* [Material provided]:
+-------+

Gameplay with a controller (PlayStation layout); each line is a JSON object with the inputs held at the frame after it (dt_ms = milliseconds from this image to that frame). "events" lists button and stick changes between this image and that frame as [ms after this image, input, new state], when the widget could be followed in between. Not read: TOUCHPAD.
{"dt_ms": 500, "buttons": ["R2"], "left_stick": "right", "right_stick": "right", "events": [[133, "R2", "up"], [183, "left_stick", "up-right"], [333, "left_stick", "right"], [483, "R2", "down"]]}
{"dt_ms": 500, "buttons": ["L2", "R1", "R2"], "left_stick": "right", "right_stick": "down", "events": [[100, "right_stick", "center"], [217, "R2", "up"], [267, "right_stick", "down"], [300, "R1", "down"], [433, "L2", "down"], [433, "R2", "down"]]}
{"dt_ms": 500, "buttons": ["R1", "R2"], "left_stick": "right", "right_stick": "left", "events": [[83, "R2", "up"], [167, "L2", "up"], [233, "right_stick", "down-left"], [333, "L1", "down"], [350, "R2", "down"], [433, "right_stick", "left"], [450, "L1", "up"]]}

+-------+

* [Work instruction]: Give back the complete data, each line unchanged.

* [Reply to the task]:
Gameplay with a controller (PlayStation layout); each line is a JSON object with the inputs held at the frame after it (dt_ms = milliseconds from this image to that frame). "events" lists button and stick changes between this image and that frame as [ms after this image, input, new state], when the widget could be followed in between. Not read: TOUCHPAD.
{"dt_ms": 500, "buttons": ["R2"], "left_stick": "right", "right_stick": "right", "events": [[133, "R2", "up"], [183, "left_stick", "up-right"], [333, "left_stick", "right"], [483, "R2", "down"]]}
{"dt_ms": 500, "buttons": ["L2", "R1", "R2"], "left_stick": "right", "right_stick": "down", "events": [[100, "right_stick", "center"], [217, "R2", "up"], [267, "right_stick", "down"], [300, "R1", "down"], [433, "L2", "down"], [433, "R2", "down"]]}
{"dt_ms": 500, "buttons": ["R1", "R2"], "left_stick": "right", "right_stick": "left", "events": [[83, "R2", "up"], [167, "L2", "up"], [233, "right_stick", "down-left"], [333, "L1", "down"], [350, "R2", "down"], [433, "right_stick", "left"], [450, "L1", "up"]]}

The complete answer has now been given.